Вышинский. А почему он посвящал вас в этот план?

Розенгольц. Поскольку мы вообще ставили вопрос о военном пере вороте.

Вышинский. Как руководители этого выступления?

Розенгольц. Да, да.

Вышинский. Этого заговора?

Розенгольц. Да, да.

Вышинский. Позвольте Крестинского сейчас спросить (к Крестинскому). Вы подтверждаете это?

Крестинский. Да, подтверждаю. Совещание это было у Розенгольца Это было в начале апреля. Мы на этом совещании говорили уже о( аресте Ягоды и исходили из этого ареста, как из факта. Об арест! Ягоды я узнал 2—3 апреля. Значит, это было в апреле месяце.

Вышинский. Вы были также осведомлены об участии Ягоды в заговоре?

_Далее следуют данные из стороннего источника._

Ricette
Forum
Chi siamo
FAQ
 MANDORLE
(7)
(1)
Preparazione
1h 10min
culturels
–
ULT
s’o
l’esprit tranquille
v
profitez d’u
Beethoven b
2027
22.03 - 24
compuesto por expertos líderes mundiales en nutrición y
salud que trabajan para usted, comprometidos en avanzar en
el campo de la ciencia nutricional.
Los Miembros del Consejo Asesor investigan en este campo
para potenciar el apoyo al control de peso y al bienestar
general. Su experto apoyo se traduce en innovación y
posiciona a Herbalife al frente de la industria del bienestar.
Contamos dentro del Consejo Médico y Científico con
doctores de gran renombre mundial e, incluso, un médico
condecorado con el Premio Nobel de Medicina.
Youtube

Крестинский. Да, я об этом уже говорил вчера.

Вышинский. Садитесь.

Обвиняемый Розенгольц, продолжайте.

Розенгольц. Тут же встал вопрос о террористическом акте. Мыс Крестинским обсуждали вопрос о возможном террористическом акте в отношении Председателя Совнаркома Молотова.

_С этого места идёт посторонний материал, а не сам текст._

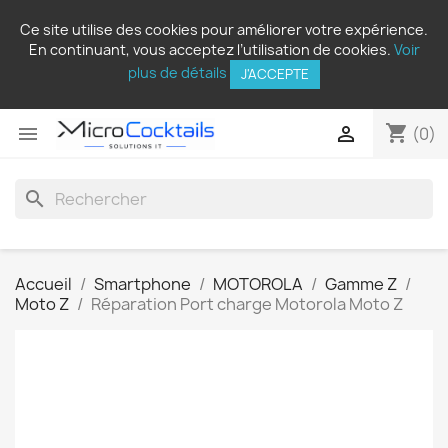
Ce site utilise des cookies pour améliorer votre expérience.
En continuant, vous acceptez l’utilisation de cookies.
Voir
plus de détails
J'ACCEPTE
shopping_cart


(0)
search
Accueil
Smartphone
MOTOROLA
Gamme Z
Moto Z
Réparation Port charge Motorola Moto Z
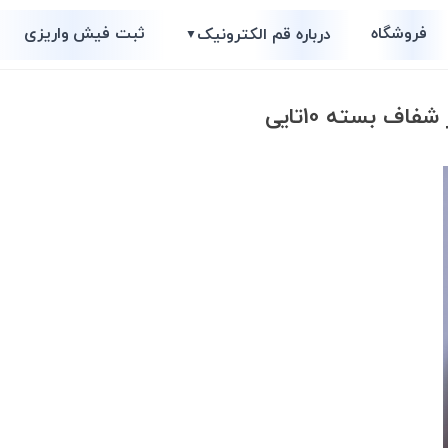
فروشگاه
ثبت فیش واریزی
درباره قم الکترونیک
▼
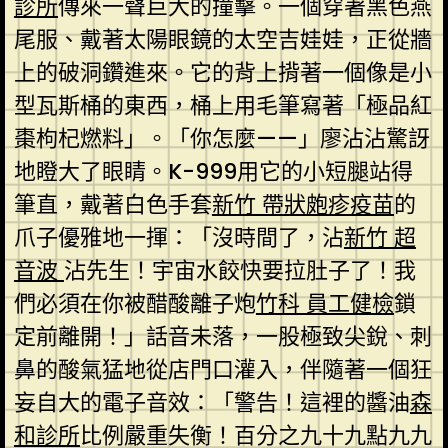
診所
傳來一聲巨大的撞擊。一個穿著黑色燕
尾服、戴著太陽眼鏡的太空吉娃娃，正從牆
上的破洞鑽進來。它的背上揹著一個像是小
型瓦斯桶的東西，桶上用毛筆寫著「極品紅
棗枸杞燃料」。「你怎麼——」廖沾沾驚訝
地瞪大了眼睛。K-999用它的小短腿站得
筆直，戴著白色手套
新竹 帶狀皰疹疫苗
的
爪子優雅地一揮：「沒時間了，沾
新竹 超
音波
沾先生！宇宙水餃快要拉肚子了！我
們必須在你被醋酸離子炮
竹科 員工健檢
鎖
定前離開！」話音未落，一股極致尖銳、刺
鼻的酸氣猛地從店門口灌入，伴隨著一個狂
妄自大的電子音效：「警告！這裡的醬油
森
和診所
比例嚴重失衡！百分之九十九點九九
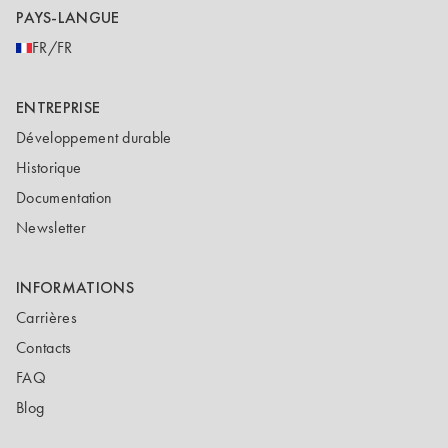
PAYS-LANGUE
FR/FR
ENTREPRISE
Développement durable
Historique
Documentation
Newsletter
INFORMATIONS
Carrières
Contacts
FAQ
Blog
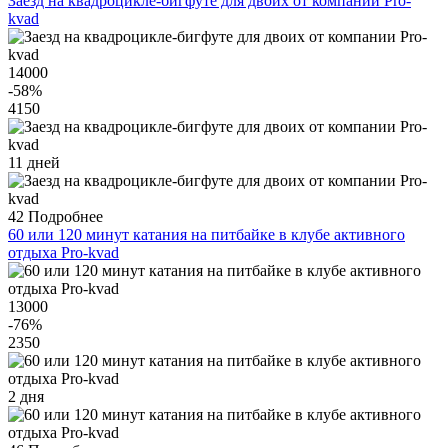
Заезд на квадроцикле-бигфуте для двоих от компании Pro-
kvad
14000
-58
%
4150
11 дней
42
Подробнее
60 или 120 минут катания на питбайке в клубе активного
отдыха Pro-kvad
13000
-76
%
2350
2 дня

Вышинский. Обвиняемый Крестинский, обсуждали вы вопрос о террористическом акте против Вячеслава Михайловича Молотова?

Крестинский. Мы обсуждали с ним вопрос иначе — в более широком разрезе...

Вышинский. Этот вопрос стоял у вас?

Крестинский. Мы с ним говорили вообще о необходимости восстановить террористическую деятельность троцкистов, прервавшуюся после смерти Пятакова, и на эту тему мы говорили с Розенгольцем и Гамарником, говорили о необходимости террористических актов против руководителей партии и правительства. Вышинский. Против кого именно?

Крестинский. Имелись в виду Сталин, Молотов и Каганович, но специально террористического акта в отношении Молотова в деталях не обсуждали.

Вышинский. Меня не интересуют детали. Был у вас разговор о подготовлявшемся террористическом акте против товарища Молотова?

Крестинский. Не о подготовлявшемся, а о необходимости подготовить.